Segment Start: DATA FOR THE TASK

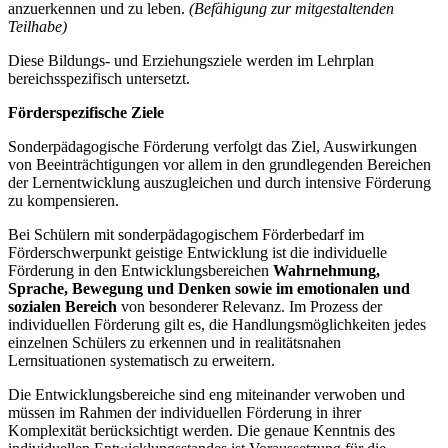
anzuerkennen und zu leben.
(Befähigung zur mitgestaltenden
Teilhabe)
Diese Bildungs- und Erziehungsziele werden im Lehrplan
bereichsspezifisch untersetzt.
Förderspezifische Ziele
Sonderpädagogische Förderung verfolgt das Ziel, Auswirkungen
von Beeinträchtigungen vor allem in den grundlegenden Bereichen
der Lernentwicklung auszugleichen und durch intensive Förderung
zu kompensieren.
Bei Schülern mit sonderpädagogischem Förderbedarf im
Förderschwerpunkt geistige Entwicklung ist die individuelle
Förderung in den Entwicklungsbereichen
Wahrnehmung,
Sprache, Bewegung und Denken
sowie im emotionalen und
sozialen Bereich
von besonderer Relevanz. Im Prozess der
individuellen Förderung gilt es, die Handlungsmöglichkeiten jedes
einzelnen Schülers zu erkennen und in realitätsnahen
Lernsituationen systematisch zu erweitern.
Die Entwicklungsbereiche sind eng miteinander verwoben und
müssen im Rahmen der individuellen Förderung in ihrer
Komplexität berücksichtigt werden. Die genaue Kenntnis des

Segment End: DATA FOR THE TASK

*PROBLEM TO WORK ON*: Extract every line of the material above that contains the string "Förderung". Matching is case-sensitive.

*ANSWER SECTION*:
Sonderpädagogische Förderung verfolgt das Ziel, Auswirkungen
der Lernentwicklung auszugleichen und durch intensive Förderung
Förderung in den Entwicklungsbereichen
individuellen Förderung gilt es, die Handlungsmöglichkeiten jedes
müssen im Rahmen der individuellen Förderung in ihrer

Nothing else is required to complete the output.